CHECK YOUR UNDERSTANDING —
**A)** From the passage on snoRNA/host gene copy number alterations, return the text starting with "The tumor types with the higher" and going on through "GBM (Figure 1b).", copied word for word.
**B)** Write the next part of the passage on snoRNA/host gene copy number alterations in tumors, picking up right after its final sentence.

=== TEXT PROVIDED ===

We analyzed the cumulative copy number alteration (CNA) frequency for each snoRNA/host gene couple, for the different tumor types, in terms of high-level amplifications or homozygous deep deletions. For 39% of the couples no CNA was detected in any of the tumor types queried (Table S1), suggesting that CNAs in each of these genes might confer a disadvantage in cell growth; for 10% of the couples CNA was detected to some extent throughout all of the different tumor types, while for the remaining 51% CNA was found in some tumors and not in others (Figure 1a).

Figure 1.

Figure 1

Occurrence of snoRNA/host gene alterations in the ten groups of cancers. (a) Percentage of copy number alterations (CNA) in snoRNA/host gene couples, across ten different tumor types (breast invasive carcinoma (BRCA), colorectal adenocarcinoma (COAD), glioblastoma multiforme (GBM), head and neck squamous cell carcinoma (HNSC), lung adenocarcinoma (LUAD), lung squamous cell carcinoma (LUSC), ovarian serous cystadenocarcinoma (OV), uterine corpus endometrial carcinoma (UCEC), skin cutaneous melanoma (SKCM), and kidney renal clear cell carcinoma (KIRC)) divided between couples never undergoing CNA (red), undergoing CNA in all tumors (blue), and undergoing CNA only in some tumor types (green). (b) Cumulative CNA frequency in the ten tumor types, calculated in each series as total number of CNA events divided for the total number of possible alterations (i.e., the number of snoRNA/host gene couples (295) times the number of patients in the series).

The tumor types with the higher snoRNA/host gene CNA frequencies turned out to be those of the OV group, followed by LUSC, BRCA, HNSC, and LUAD. The tumor types with the lowest cumulative CNA frequency were KIRC and GBM (Figure 1b).

=== SOURCE DATA ===

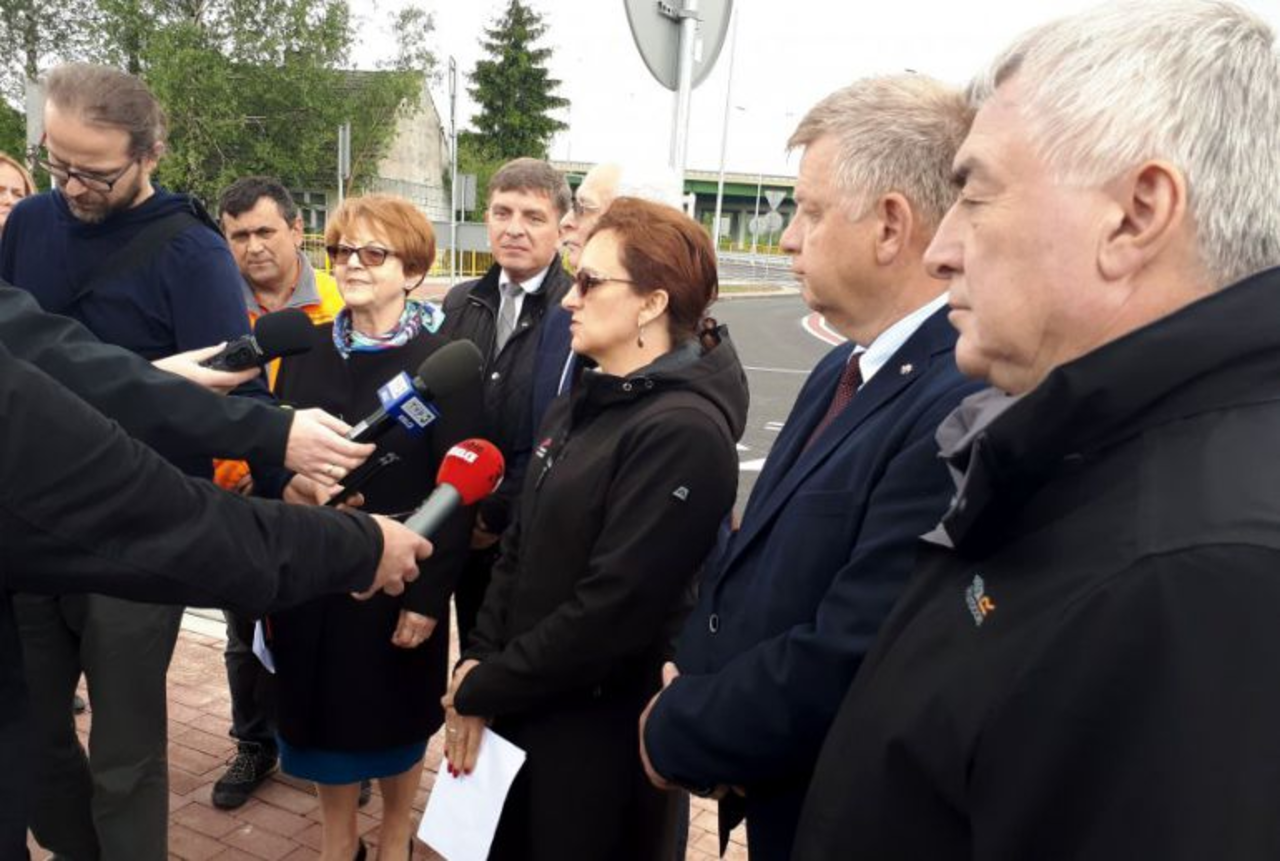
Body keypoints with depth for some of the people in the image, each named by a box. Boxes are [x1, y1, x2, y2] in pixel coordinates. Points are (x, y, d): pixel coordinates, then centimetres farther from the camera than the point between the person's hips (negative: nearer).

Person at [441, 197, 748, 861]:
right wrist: (477, 663, -5)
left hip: (602, 731, -8)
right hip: (520, 707, 8)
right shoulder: (580, 407, 7)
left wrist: (482, 692, -16)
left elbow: (617, 605, -25)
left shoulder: (683, 431, -22)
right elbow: (519, 546, 8)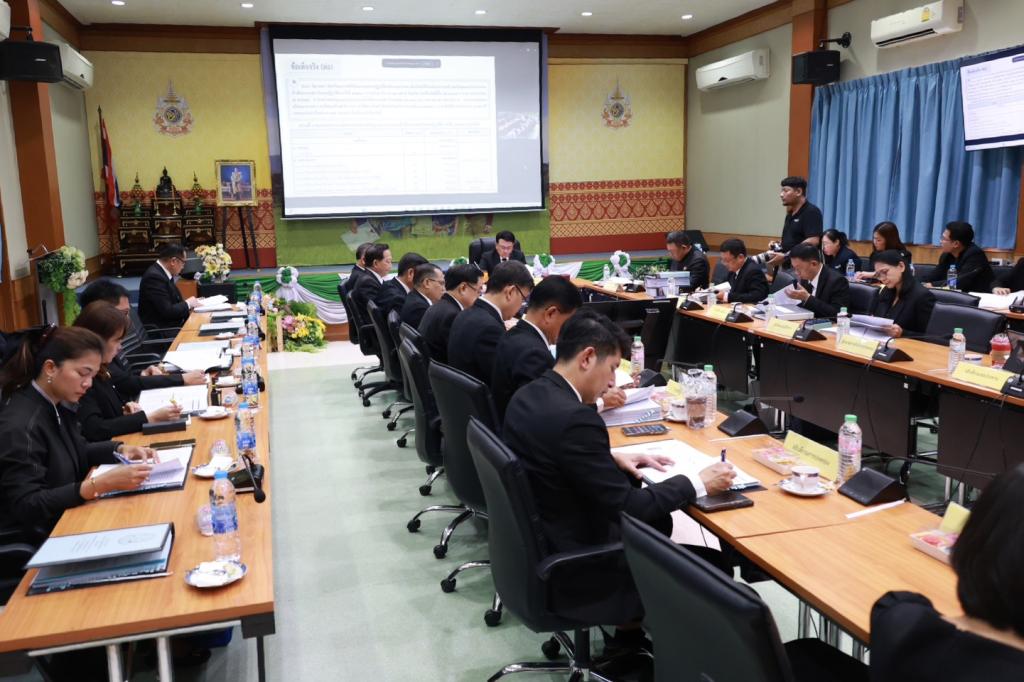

===

TASK RESULTS —
**A)**
The tumor types with the higher snoRNA/host gene CNA frequencies turned out to be those of the OV group, followed by LUSC, BRCA, HNSC, and LUAD. The tumor types with the lowest cumulative CNA frequency were KIRC and GBM (Figure 1b).

**B)**
3.2. Copy Number Alterations of snoRNAs and Matched Host Genes are Not Always Coupled

As the snoRNAs considered herein map within introns of other genes, it would be reasonable to postulate a concordance in their copy number alterations. However, the data we analyzed show that, in many cases, these assumptions are not correct. Indeed, when analyzing the CNA data for the snoRNA/host gene couples separately for each tumor type, it is clear that a co-occurrence of an amplification or deletion is not always the most frequent event. Indeed, there are cases where an amplification or deletion of the snoRNA does not co-occur with the same event in the host gene, and vice-versa (Figure 2a). Co-occurrence of CNA happened for about half of the mutant couples in the majority of the tumors, with striking exceptions for KIRCs (where co-occurrence happens 3 times more frequently) and BRCAs (where in more than half of the couples, alterations are not co-occurring).

Figure 2.

Figure 2

Co-occurrence of CNA in snoRNAs and host genes across different cancer types. (a) Percentage of co-occurrence of CNA in snoRNAs and host genes. Orange bars represent co-occurring mutations; brown bars represent mutations that do not co-occur, and purple bars represent absence of mutations. (b) Number of CNA events, normalized per sample, and represented with different colors in case of co-occurrence (orange), alteration in snoRNA but not in the host gene (light blue) or alteration in the host gene but not in the snoRNA (green). (c) Number of mutational events, split into amplification (red) and deletion (blue), and further into CNAs only involving snoRNAs (textured bars) and CNAs involving both snoRNA and host gene (filled bars).

In addition, we wondered whether, when taking into consideration those alterations that fail to co-occur, these would be more frequently related to the snoRNA or to the host gene. To answer this question, we analyzed the average number of alterations per tumor sample. Strikingly, this analysis revealed that the average number of alterations per sample varied greatly among different tumor types, with the lowest number in KIRCs, and the highest in OVs (Figure 2b). Secondly, CNAs in snoRNA not occurring in host genes were more frequent in BRCAs, OVs, LUADs, COADs, and SKCM, whereas CNAs in host genes not co-occurring in snoRNAs were more frequent in GBMs, UCECs, and LUSCs. In KIRCs and HNSCs the two events were found to be equally frequent (Figure 2b).

We next characterized the CNA events by identifying them as either amplifications or deletions. Within each tumor type, the number of amplifications or deletions in the snoRNA only group, and in the co-occurrence group was summed. Figure 2c represents the total number of each type of alteration, and is, by definition, influenced by the multiplicity of the series for each tumor type.

3.3. Frequently Altered snoRNA-Host Gene Couples Recur in Different Cancer Types

Apart from these general considerations, it is of particular interest to identify those snoRNA/host gene couples which vary more frequently across different tumor types. Indeed, among these there may be interesting targets with diagnostic or prognostic potential or useful for risk stratification of patients.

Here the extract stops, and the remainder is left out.